The Times, They Are A-Changin’

Health care reform must not add to our deficits over the next 10 years — it must be at least deficit neutral and put America on a path to reducing its deficit over time. To fulfill this promise, I have set aside $635 billion in a health reserve fund as a down payment on reform. This reserve fund includes a number of proposals to cut spending by $309 billion over 10 years –reducing overpayments to Medicare Advantage private insurers; strengthening Medicare and Medicaid payment accuracy by cutting waste, fraud and abuse; improving care for Medicare patients after hospitalizations; and encouraging physicians to form “accountable care organizations” to improve the quality of care for Medicare patients.

            President Barack Obama

June 3, 2009

By the end of this decade, medical care will be delivered as never imagined by more than a few. No longer will you pay a doctor for his services. Instead, you will belong to one of thousands of Accountable Care Organizations (an ACO).

Your money will be paid to an entity whose job it will be to provide medical services to you and thousands of others from cradle to grave. You will pay a fixed fee that will be pooled and distributed as determined by the ACO to providers such as neurologists and other physicians. If they meet certain criteria, like fewer hospitalizations and lower medication costs, they will get bonuses. If not, they will simply be fired.

You will likely be tied to a long-term contract in order to control your behavior so that you get healthier and the ACO can show benefit to regulators. Otherwise the lengths that the ACO will go to in order make you healthier -like education or fitness programs-will show up on some other ACO’s achievement table. There are a few entities that approximate this type of program, such as Kaiser Permanente and the Harvard Pilgrim Plan, but unlike with future ACOs, participants float in and out, which is a disincentive for investing money in patients.

How will this affect the delivery of neurological care? According to the American Academy of Neurology, only about 7000 neurologists actually practice in the US, about 25 per million people. More and more are dropping out of hospital work because of high medical liability risk, poor reimbursements and the high demand in office practices because of the shortage. Consequently, neurologist availability will be a challenge for ACOs as Americans develop stroke and other diseases of the elderly in ever greater numbers. Not all ACOs, will be able to employ them, especially in smaller towns and rural areas.

Because nearly all of neurology relies heavily on patient history and observational exams (what the neurologist sees rather than touching or listening to the organs) and because treatments rely almost solely on medications rather than operations or procedures requiring proximity, telemedicine offers an excellent solution.

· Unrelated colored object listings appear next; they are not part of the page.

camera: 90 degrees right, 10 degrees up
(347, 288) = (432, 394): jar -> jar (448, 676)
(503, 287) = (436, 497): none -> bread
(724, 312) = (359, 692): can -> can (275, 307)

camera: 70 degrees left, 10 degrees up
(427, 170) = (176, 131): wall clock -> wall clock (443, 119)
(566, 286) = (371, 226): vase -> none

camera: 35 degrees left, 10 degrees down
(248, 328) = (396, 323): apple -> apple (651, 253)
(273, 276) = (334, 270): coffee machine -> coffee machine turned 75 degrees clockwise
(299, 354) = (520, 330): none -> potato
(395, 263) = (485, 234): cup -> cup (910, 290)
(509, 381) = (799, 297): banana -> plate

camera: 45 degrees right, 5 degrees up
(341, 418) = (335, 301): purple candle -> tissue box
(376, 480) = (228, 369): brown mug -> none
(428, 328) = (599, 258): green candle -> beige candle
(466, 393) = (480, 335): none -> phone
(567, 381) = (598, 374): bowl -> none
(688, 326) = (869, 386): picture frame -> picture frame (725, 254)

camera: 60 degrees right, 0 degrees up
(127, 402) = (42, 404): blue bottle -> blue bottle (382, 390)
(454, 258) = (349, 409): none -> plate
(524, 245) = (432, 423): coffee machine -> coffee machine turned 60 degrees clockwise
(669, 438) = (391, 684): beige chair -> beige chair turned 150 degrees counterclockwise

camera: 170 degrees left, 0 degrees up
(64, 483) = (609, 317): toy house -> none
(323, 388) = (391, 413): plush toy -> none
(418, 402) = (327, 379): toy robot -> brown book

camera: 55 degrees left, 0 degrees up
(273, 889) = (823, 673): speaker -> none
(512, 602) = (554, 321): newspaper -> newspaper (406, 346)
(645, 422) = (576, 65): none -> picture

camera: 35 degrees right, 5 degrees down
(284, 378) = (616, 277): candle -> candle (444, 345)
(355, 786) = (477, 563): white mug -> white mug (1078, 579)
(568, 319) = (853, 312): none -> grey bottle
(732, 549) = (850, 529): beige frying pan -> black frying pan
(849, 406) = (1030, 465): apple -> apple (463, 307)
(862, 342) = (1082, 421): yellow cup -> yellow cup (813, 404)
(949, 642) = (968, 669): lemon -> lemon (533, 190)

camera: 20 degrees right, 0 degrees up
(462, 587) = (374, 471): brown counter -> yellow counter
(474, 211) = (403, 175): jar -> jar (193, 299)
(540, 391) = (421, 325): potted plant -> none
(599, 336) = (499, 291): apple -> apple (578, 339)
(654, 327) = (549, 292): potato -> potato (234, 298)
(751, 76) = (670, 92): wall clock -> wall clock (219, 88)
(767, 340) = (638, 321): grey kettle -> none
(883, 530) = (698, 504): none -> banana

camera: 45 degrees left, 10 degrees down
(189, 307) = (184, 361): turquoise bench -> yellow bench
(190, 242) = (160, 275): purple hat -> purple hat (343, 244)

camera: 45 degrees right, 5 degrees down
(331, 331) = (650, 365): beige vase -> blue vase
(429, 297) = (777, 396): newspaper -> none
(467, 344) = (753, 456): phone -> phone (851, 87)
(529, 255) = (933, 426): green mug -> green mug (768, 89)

With salary, benefits, and other expenses, the cost of recruiting and retaining a neurologist is extremely high. If the neurologist is paid based on membership figures, a smaller ACO may not be able to support even one neurologist to handle the clinic, let alone cover hospitals for emergencies.

Alternatively, the services of a company like AcuteCare Telemedicine can be obtained for a small fraction of the cost, and can cover a larger number of patients in many different regions of the country sequentially or even simultaneously. Telemedicine specialists would only be called when needed, and because many ACOs would be employing the group on a fractional basis, the cost to each one would be far lower than that of hiring even one neurologist full time. Furthermore, studies show that patient satisfaction and stroke outcomes are as high as in-person consultations in urgent care situations.s

Teleneurology and the development of ACOs will have a mutually beneficial relationship in the coming years. Practitioners of this field will find a welcome home in these organizations and will help solve the coming shortage of neurologists in a new era of medicine.